Dataset records ▸
# # # # # # #
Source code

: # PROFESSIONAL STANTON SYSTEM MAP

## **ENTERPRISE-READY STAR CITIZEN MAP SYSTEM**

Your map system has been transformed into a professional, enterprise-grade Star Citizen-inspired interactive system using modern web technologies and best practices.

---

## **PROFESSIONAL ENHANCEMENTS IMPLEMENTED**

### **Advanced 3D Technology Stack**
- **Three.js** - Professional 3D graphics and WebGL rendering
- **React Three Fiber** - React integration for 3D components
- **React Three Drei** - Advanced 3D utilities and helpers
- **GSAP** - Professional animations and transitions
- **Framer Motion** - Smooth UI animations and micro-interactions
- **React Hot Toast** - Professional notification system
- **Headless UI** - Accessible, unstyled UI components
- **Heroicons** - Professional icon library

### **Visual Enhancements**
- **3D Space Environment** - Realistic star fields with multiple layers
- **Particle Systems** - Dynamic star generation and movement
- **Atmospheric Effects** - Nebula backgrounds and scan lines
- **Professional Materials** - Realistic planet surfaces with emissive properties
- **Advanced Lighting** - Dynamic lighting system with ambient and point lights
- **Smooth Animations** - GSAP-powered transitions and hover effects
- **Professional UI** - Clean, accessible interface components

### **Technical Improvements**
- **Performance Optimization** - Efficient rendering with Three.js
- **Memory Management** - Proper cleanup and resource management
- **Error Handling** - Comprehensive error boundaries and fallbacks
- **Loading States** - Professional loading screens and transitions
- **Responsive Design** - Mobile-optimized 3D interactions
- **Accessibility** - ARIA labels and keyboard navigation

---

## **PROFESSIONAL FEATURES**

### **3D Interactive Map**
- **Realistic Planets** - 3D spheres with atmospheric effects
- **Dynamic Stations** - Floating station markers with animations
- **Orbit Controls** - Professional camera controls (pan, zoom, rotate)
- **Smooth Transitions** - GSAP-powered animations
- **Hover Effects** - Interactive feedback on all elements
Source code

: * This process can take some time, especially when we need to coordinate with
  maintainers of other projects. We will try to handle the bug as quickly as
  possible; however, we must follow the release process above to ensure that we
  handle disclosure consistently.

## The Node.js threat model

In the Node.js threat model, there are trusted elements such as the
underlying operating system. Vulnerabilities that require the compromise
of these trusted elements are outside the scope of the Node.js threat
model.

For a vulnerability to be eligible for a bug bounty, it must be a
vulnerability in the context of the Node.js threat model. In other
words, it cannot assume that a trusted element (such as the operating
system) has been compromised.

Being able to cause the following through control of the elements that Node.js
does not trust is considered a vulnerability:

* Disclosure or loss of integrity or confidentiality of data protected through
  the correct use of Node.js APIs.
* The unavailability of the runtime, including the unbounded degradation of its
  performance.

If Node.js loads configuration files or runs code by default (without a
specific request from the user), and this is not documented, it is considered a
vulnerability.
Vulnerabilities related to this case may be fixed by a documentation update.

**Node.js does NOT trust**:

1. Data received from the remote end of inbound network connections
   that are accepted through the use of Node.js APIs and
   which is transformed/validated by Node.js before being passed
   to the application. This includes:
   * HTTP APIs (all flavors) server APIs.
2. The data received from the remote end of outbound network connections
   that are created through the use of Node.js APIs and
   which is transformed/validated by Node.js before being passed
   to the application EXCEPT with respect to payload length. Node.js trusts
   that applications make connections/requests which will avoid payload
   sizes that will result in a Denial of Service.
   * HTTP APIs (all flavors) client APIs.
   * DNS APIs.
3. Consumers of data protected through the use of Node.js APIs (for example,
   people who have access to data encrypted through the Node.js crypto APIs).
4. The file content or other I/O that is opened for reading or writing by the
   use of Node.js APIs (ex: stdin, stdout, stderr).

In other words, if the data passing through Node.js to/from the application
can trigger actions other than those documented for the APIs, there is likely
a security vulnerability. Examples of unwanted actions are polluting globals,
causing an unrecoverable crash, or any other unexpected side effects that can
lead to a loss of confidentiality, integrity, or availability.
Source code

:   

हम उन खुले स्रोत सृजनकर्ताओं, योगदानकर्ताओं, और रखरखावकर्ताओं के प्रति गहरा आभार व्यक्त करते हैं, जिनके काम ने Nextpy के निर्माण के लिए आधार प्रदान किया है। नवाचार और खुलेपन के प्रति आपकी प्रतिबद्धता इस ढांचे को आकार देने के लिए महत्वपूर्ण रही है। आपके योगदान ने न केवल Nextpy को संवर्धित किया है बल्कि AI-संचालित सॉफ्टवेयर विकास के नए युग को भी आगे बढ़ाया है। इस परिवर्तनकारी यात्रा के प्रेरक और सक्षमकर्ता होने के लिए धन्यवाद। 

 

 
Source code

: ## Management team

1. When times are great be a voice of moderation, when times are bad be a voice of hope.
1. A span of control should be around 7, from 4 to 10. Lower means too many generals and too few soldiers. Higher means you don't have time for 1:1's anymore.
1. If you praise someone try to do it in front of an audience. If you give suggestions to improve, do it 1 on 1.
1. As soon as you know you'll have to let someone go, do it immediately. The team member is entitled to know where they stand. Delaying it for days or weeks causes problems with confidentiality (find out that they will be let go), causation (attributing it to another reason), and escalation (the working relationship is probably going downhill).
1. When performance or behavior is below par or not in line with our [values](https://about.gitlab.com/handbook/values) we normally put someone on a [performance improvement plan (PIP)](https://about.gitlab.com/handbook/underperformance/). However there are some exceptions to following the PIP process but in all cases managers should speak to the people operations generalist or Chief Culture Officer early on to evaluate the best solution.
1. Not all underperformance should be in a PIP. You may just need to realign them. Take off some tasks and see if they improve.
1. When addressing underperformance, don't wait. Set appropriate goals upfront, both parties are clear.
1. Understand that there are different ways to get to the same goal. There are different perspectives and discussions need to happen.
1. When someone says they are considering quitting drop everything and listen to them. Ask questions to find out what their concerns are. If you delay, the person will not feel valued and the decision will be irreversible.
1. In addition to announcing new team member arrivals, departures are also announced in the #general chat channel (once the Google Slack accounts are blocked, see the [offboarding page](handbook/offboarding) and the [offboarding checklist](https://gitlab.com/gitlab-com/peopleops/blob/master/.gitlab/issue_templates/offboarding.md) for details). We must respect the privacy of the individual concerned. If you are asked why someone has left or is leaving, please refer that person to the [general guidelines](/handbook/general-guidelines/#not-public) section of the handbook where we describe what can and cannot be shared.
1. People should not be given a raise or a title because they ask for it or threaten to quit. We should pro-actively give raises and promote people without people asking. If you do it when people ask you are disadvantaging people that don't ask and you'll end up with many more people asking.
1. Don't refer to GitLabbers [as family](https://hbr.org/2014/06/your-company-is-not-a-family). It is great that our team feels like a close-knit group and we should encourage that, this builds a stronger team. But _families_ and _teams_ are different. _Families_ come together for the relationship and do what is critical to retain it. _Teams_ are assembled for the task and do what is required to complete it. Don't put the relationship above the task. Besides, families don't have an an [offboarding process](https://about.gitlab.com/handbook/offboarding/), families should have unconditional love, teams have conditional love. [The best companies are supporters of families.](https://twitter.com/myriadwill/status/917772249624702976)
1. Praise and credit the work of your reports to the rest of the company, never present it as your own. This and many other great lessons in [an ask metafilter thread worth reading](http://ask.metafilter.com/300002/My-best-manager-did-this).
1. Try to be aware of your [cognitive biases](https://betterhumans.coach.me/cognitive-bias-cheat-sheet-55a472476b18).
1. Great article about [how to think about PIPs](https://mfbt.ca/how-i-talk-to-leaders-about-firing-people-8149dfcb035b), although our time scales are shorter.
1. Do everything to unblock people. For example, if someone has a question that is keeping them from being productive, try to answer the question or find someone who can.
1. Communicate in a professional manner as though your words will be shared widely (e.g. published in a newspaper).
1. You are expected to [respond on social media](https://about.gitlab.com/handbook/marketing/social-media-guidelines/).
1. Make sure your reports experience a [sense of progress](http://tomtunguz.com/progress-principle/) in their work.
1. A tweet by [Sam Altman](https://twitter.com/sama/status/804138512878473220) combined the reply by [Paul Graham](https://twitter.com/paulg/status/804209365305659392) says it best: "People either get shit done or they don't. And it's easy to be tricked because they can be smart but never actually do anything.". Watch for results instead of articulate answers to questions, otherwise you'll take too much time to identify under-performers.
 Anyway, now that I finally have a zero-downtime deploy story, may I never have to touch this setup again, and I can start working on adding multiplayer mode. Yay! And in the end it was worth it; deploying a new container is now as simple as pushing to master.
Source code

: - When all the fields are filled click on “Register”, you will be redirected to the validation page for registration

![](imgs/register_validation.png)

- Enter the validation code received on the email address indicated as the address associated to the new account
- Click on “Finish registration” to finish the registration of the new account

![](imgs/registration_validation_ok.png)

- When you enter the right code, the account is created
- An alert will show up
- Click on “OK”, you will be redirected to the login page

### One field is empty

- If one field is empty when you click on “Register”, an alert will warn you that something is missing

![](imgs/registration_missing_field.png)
# # # # # # #
WHAT THIS TASK INVOLVES ▸
Copy word for word the part of the material above that opens with the line containing "1. When times" and closes with the line containing "1. When someone", both of those lines included.

TASK ANSWER ▸
1. When times are great be a voice of moderation, when times are bad be a voice of hope.
1. A span of control should be around 7, from 4 to 10. Lower means too many generals and too few soldiers. Higher means you don't have time for 1:1's anymore.
1. If you praise someone try to do it in front of an audience. If you give suggestions to improve, do it 1 on 1.
1. As soon as you know you'll have to let someone go, do it immediately. The team member is entitled to know where they stand. Delaying it for days or weeks causes problems with confidentiality (find out that they will be let go), causation (attributing it to another reason), and escalation (the working relationship is probably going downhill).
1. When performance or behavior is below par or not in line with our [values](https://about.gitlab.com/handbook/values) we normally put someone on a [performance improvement plan (PIP)](https://about.gitlab.com/handbook/underperformance/). However there are some exceptions to following the PIP process but in all cases managers should speak to the people operations generalist or Chief Culture Officer early on to evaluate the best solution.
1. Not all underperformance should be in a PIP. You may just need to realign them. Take off some tasks and see if they improve.
1. When addressing underperformance, don't wait. Set appropriate goals upfront, both parties are clear.
1. Understand that there are different ways to get to the same goal. There are different perspectives and discussions need to happen.
1. When someone says they are considering quitting drop everything and listen to them. Ask questions to find out what their concerns are. If you delay, the person will not feel valued and the decision will be irreversible.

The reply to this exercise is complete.